(Directions): From the data, return each line holding the word "Safety".

(Records to process):
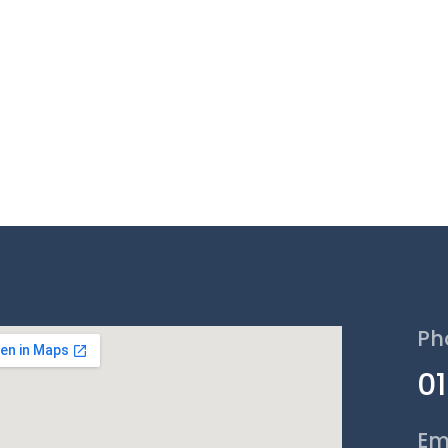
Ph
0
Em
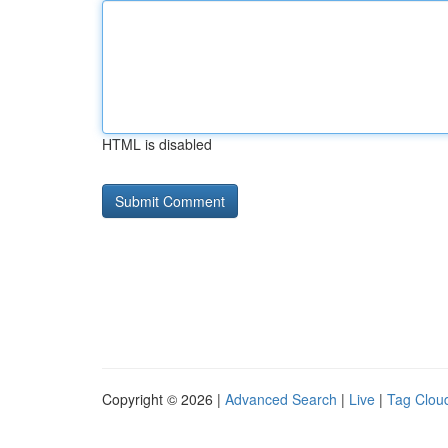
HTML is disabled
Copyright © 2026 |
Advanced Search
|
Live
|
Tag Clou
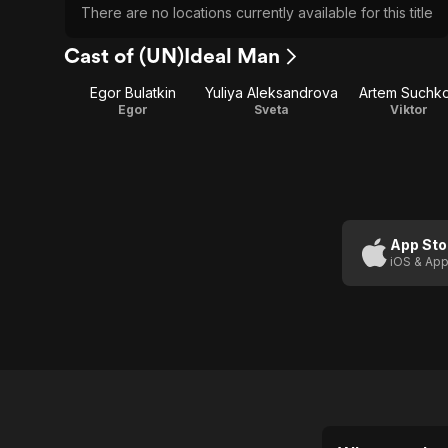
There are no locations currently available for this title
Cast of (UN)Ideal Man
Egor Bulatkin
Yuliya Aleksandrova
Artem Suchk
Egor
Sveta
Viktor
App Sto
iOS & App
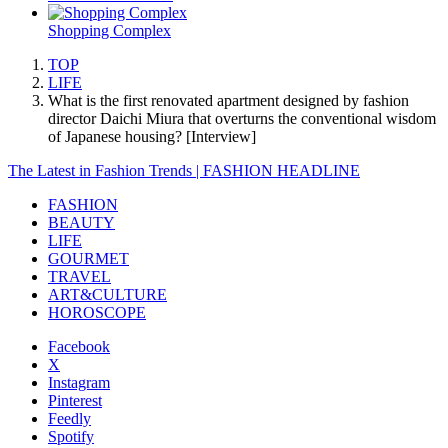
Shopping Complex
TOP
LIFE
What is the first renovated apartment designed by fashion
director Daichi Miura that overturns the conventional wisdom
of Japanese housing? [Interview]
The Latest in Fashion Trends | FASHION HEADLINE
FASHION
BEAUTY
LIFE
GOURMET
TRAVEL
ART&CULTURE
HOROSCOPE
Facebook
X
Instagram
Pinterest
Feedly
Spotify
* * *
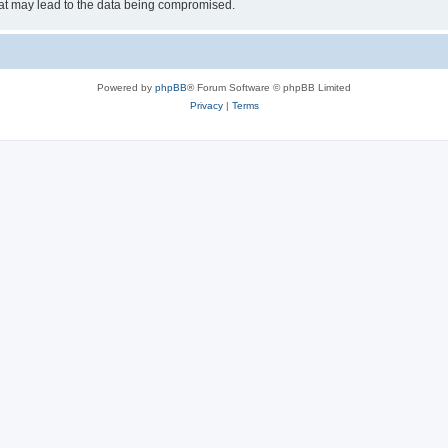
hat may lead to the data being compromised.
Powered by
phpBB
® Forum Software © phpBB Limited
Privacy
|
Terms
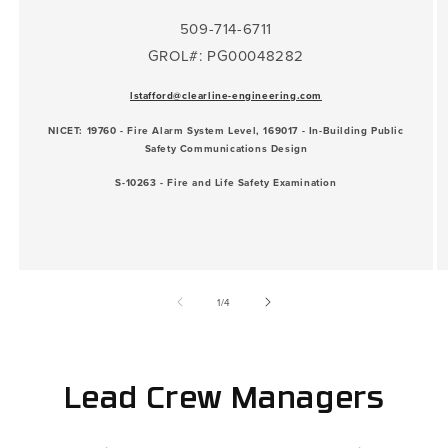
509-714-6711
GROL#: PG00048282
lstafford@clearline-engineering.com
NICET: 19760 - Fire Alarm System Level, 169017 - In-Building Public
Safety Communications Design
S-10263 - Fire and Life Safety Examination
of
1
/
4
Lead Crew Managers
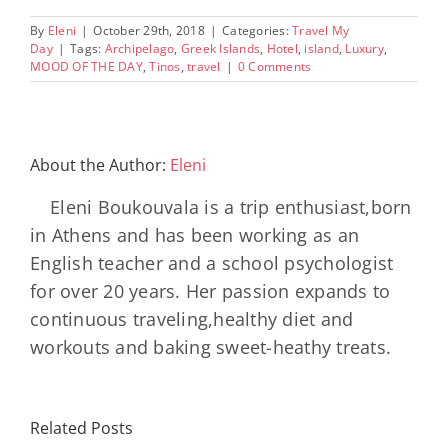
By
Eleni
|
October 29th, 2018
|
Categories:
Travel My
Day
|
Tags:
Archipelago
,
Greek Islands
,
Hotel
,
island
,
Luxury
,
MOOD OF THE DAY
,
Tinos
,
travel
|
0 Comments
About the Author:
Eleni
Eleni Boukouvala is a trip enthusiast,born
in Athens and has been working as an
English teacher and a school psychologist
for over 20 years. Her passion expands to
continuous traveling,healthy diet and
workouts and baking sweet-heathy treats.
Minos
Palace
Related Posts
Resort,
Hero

(The completed task):
Safety Communications Design
S-10263 - Fire and Life Safety Examination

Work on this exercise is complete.